I wrote my doctoral thesis on Aristotle’s ethics, specifically on the moral obligations he believes that we owe others. Aristotle’s writings are so dense and powerful that simple sentences often yield profound insights about human life. Such is the case with his remark that excellence (or virtue) is not an act, but a habit. This concept has great potential to improve both our characters and parenting.
We all want to consider ourselves moral, upstanding people, but what does that mean? Have you ever clearly defined it for yourself? There have been two common answers offered by western philosophy.
(1) Follow the rules. Be it of your religion or other moral code, the idea is that following the rules is what makes us good. We might love or hate it, but what matters is that we do it.
(2) Track the consequences. Each action has a unique context and outcome; being a good person means you always act so as to bring about what you judge to be the best consequence, again regardless of how it makes you feel.
Aristotle doesn’t knock rules or concern for outcomes, but he rightly argues that you can follow the rules to a tee and that you can worry about outcomes all day long, and still not be a person of fine character. This involves practicing the virtues (honesty, courage, temperance, generosity, etc.) in such a way that they become habitual, and since, as he observes, that which is habitual is pleasant, the moral person will find the practice of virtue enjoyable. Habits, by the way, are not passive reactions. For Aristotle, they are active and engaged states of being.

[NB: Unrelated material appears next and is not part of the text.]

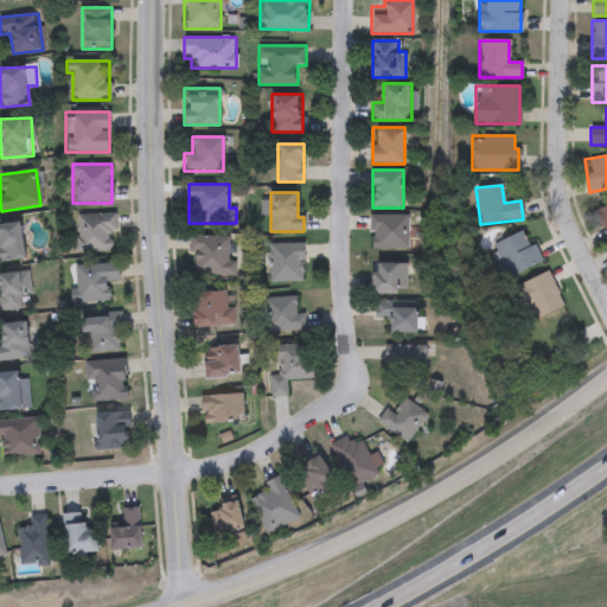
[(606,235),(595,210),(606,204),(606,235)]
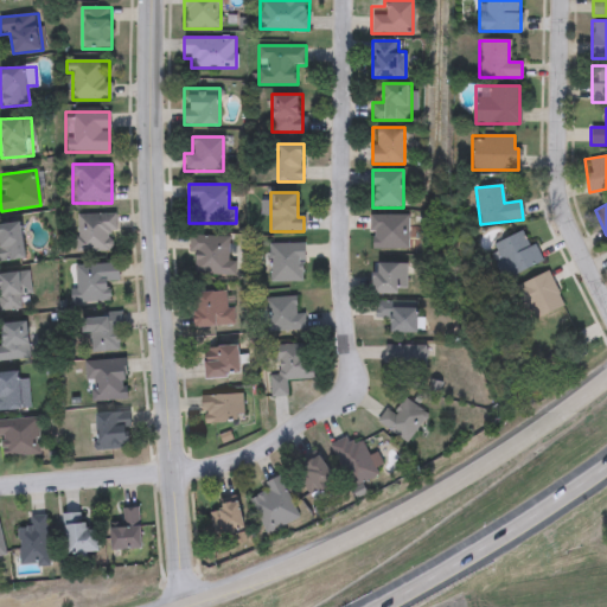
[(75,251),(75,213),(115,213),(115,251),(75,251)]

What a marvelous thought. The best people are those who not only do the right things and make the best choices, but who do so almost spontaneously and with great enjoyment. This is a great vision for raising children: give them repeated opportunities to do the right things with positive reinforcement afterwards, and habit will virtually do the rest. For example: give your kids ample chance to handle their fears with courage, to share and show kindness to their peers, to practice honesty, and so on. Opportunities arise constantly, and if we can direct our kids to right approach to handling life’s challenges, and praise them when they do a good job of it, it will become easier and easier for them to feel and behave, as Aristotle puts it, “at the right time, on the right occasion, toward the right people, for the right purpose and in the right manner”—the hallmark of moral excellence.
There is so much to more to know about Aristotle’s moral wisdom, and I will be writing future posts on it. For now, see his Nicomachean Ethics. For some introductory discussion, check out: Jonathan Barnes, Aristotle: A Very Short Introduction; Mortimer Adler, Aristotle for Everybody; and the Internet Encyclopedia of Philosophy (IEP).